_Data for analysis_:
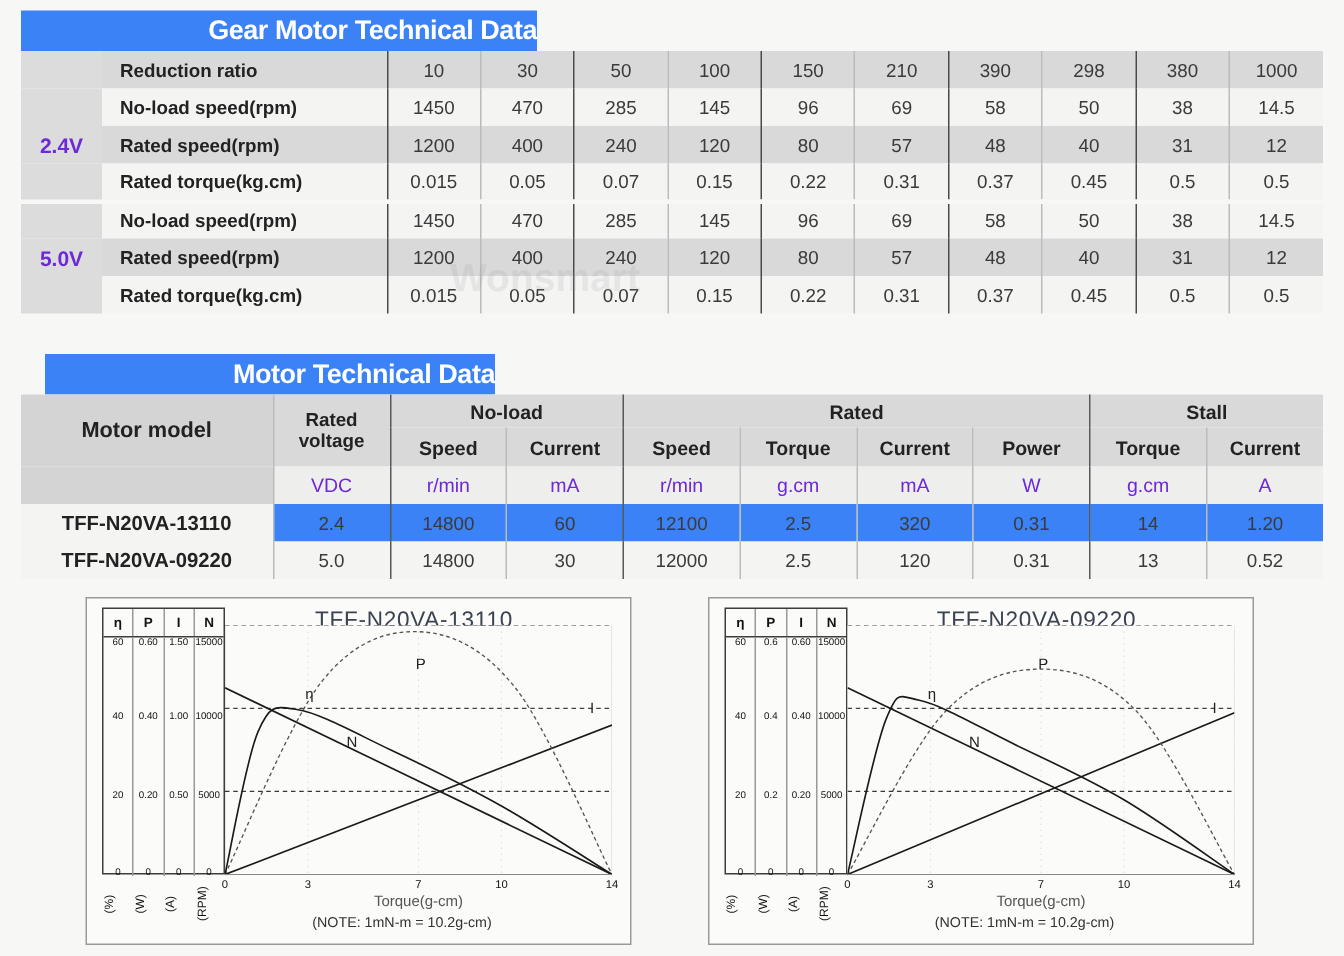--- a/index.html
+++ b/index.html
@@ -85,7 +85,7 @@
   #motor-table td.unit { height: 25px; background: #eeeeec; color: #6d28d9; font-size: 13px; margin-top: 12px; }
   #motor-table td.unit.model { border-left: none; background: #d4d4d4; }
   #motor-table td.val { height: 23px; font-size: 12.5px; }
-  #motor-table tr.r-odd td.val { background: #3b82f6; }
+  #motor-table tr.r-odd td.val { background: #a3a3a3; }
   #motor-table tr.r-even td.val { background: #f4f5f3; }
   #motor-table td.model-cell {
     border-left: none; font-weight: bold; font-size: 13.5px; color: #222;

_Task to complete_: Retype the listing exactly. Skip every picture.

_Answer space_:
--- a/index.html
+++ b/index.html
@@ -85,7 +85,7 @@
   #motor-table td.unit { height: 25px; background: #eeeeec; color: #6d28d9; font-size: 13px; margin-top: 12px; }
   #motor-table td.unit.model { border-left: none; background: #d4d4d4; }
   #motor-table td.val { height: 23px; font-size: 12.5px; }
-  #motor-table tr.r-odd td.val { background: #3b82f6; }
+  #motor-table tr.r-odd td.val { background: #a3a3a3; }
   #motor-table tr.r-even td.val { background: #f4f5f3; }
   #motor-table td.model-cell {
     border-left: none; font-weight: bold; font-size: 13.5px; color: #222;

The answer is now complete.